Subhash Jha on Loins Of Punjab Presents

By Super Admin

By: Subhash K. Jha, IndiaFM
Wednesday, September 26, 2007

"Are you ashamed to be seen with me?", the only white -American contestant in the all-desi US-based music contest asks his strictly-brown girlfriend Ayesha Dharker.
And you wonder, not for the first time during the nimble narration, at the fistful of feisty farce that first-time filmmaker Manish Acharya facilitates into this funny-on-the-top-tragic-at-the-bottom look-see at the quirks quibbles eccentricities oddities and other cultural excesses of a bunch of Indians in the US trying hard to keep the Bollywood spirit alive in the land of opportunities and, yes, dreams.

First things first. Writer-director Manish Acharya's 90-minute film leaves you with enough characters to populate two big-budget Karan Johar spectacles. Broadly assertive Indians swarm the posh hotel that populates the music contestants on stage of every age...and rage.

Yes, there's plenty of anger underlining the film's utterly blithe and deliciously amusing subtext. On the surface the eccentric and isolated NRI community caught between the dance of the diaspora and the deep-blue 'see" of Hindi-cinema kitsch, seem to represent the most apparent fall-out of cultural displacement.

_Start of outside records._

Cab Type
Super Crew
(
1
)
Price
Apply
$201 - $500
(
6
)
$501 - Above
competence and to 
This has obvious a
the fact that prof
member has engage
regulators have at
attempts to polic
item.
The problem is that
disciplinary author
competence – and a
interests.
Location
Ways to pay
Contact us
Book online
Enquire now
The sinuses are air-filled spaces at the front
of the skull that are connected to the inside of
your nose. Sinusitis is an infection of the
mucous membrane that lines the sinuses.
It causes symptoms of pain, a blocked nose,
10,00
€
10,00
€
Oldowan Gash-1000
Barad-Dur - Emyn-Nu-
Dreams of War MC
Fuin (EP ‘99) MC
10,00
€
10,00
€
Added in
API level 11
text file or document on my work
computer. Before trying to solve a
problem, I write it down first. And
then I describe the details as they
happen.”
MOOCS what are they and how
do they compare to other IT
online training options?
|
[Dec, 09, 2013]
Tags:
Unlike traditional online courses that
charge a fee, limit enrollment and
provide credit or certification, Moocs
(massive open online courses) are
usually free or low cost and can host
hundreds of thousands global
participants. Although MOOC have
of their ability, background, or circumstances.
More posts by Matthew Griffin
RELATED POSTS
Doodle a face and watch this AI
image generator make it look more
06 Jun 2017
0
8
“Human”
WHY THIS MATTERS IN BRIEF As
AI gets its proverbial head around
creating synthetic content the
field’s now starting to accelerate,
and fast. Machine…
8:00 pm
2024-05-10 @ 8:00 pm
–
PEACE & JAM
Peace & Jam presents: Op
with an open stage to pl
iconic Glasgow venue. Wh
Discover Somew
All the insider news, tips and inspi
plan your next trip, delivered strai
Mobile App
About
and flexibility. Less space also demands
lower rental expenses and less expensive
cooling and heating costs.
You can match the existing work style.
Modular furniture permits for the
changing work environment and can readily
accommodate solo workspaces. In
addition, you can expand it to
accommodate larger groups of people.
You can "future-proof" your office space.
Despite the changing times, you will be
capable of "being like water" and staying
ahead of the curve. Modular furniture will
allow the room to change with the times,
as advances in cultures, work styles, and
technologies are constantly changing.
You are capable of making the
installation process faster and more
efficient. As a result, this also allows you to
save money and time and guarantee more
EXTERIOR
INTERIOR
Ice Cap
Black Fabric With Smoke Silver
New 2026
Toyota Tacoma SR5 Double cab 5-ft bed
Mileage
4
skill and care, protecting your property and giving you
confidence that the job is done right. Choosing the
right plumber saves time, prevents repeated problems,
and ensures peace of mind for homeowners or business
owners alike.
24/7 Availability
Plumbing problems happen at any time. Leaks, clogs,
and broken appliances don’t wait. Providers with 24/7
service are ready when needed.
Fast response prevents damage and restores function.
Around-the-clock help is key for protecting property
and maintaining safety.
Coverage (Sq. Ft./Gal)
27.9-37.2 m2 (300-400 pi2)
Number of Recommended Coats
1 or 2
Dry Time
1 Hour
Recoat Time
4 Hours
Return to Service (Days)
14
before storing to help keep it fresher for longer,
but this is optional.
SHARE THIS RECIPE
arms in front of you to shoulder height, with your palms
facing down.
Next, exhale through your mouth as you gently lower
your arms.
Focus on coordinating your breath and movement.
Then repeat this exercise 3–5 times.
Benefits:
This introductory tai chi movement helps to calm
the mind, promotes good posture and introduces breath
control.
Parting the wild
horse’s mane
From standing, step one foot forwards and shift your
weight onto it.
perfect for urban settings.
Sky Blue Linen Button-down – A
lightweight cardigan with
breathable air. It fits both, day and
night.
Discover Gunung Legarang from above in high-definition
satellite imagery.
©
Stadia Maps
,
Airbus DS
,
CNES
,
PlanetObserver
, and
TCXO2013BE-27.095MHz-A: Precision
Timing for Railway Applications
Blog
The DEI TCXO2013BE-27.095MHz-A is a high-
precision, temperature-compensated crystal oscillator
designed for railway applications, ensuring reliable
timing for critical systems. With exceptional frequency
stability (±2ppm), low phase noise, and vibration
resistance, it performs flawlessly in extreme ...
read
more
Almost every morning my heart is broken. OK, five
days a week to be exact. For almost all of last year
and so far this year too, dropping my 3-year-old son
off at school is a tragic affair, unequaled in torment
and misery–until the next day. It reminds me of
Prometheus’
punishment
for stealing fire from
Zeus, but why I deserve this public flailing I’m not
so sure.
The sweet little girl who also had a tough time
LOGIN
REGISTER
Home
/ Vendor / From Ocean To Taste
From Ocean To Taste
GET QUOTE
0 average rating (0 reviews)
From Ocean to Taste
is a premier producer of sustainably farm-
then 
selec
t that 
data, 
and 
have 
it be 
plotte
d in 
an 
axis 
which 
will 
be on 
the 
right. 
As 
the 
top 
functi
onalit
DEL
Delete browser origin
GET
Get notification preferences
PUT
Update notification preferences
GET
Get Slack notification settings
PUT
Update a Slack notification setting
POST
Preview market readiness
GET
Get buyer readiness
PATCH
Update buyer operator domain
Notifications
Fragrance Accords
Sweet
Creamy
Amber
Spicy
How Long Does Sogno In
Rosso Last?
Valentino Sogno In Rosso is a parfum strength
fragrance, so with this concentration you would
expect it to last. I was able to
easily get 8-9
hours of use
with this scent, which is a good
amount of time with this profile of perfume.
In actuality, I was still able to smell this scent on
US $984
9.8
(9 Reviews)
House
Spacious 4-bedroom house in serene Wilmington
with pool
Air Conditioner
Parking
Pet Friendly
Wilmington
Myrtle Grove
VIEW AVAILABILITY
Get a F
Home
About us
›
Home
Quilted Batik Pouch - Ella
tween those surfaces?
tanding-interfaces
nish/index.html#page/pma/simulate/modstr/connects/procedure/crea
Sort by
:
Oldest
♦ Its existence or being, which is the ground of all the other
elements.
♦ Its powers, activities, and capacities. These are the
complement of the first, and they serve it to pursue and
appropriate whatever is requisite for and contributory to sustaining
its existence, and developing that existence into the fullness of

Within half an hour you warm up to these naively ambitious characters as people whom you've probably bumped into during your last visit to the US of A at the neighbourhood curry canteen....the chic socialite (Shabana Azmi with a dazzling smile and a new haircut) whose raga-rich guru teaches her to sing 'Chura liya hai tumne" sexily, the 17-year old singing prodigy(Ishitta Sharrma) of a stifling Gujarati family(a chaotic cosmos of dhoklas and pornography), the earnest but talent-less Bollywood-fixated bimbo(Seema Rahmani, perfectly cast) , the Bollywood-Bachchan fanatic (played with don't-take-me-seriously gusto by the director Acharya), the belligerent gay Bhangra-rap duo walking hand-in-hand with aggressive amorousness across the hotel lobby staring down all the disapproving stares ... They all gather together in a hilarious huddle of NRI eccentricities, Bollywood norms and Hindi songs, belted out in voices that often belong to the bathroom , never the 'bored' room.

Given the severest of playing-time limitations every character still brings to his or her role a delectable participative spirit. I don't think Loins... could work without the same cast. Tough to single out any one performance. But Jameel Khan's evil-eyed, boorish and vulgar performance as the show's organizer stands out....As for Shabana, in her ten-minute appearance she brings fire, ice and a bit of wicked sunshine to the table. Watch her in the sequence while addressing a press conference in the hotel lobby where she's interrupted by the only non-Brown contestant Josh for a wrong reference to a Bachchan flick.

The steely glance she throws at the poor chap could de-freeze an igloo. To play people who are parodic and silly in their self-importance with such warm and understanding isn't easy.

On the surface the actors and the wonderfully gifted director make it look easy. Loins Of Punjab Presents is all about scratching the surface to discover the painfully embarrassing dreams and ambitions of a generation that has moved as far away from 'home' as India has moved in the world of globalization.

See the film for the layers of sadness it secretes while telling a tale of preposterous self-promotion by people who can't look beyond their own voices. Or watch the film for its unstoppable flow of brilliantly witty one-liners and for bringing into play Bollywood"s film-song culture without being a musical. Curry flavouring never seemed more ironical.